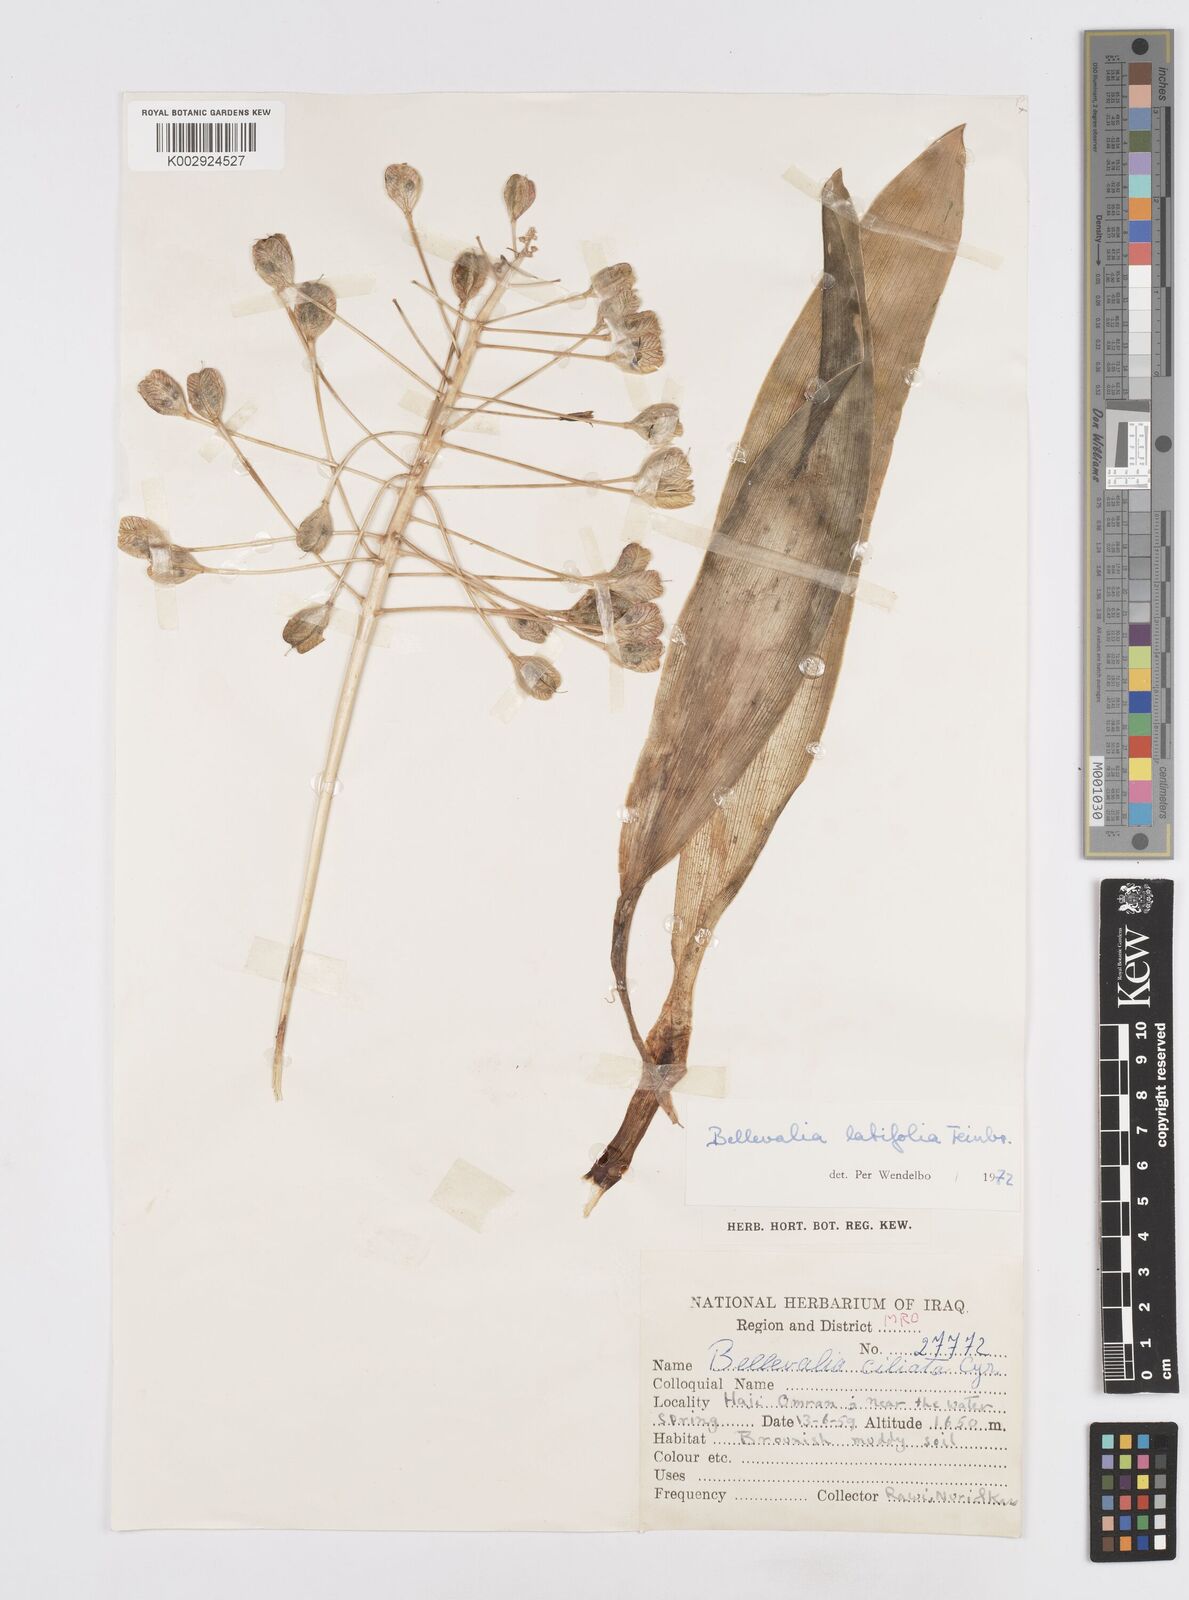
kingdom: Plantae
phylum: Tracheophyta
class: Liliopsida
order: Asparagales
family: Asparagaceae
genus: Bellevalia
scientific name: Bellevalia olivieri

# Short task:
Can you reproduce the lines under each item above word for word, without the pictures?

# Answer to the exercise:
kingdom: Plantae
phylum: Tracheophyta
class: Liliopsida
order: Asparagales
family: Asparagaceae
genus: Bellevalia
scientific name: Bellevalia olivieri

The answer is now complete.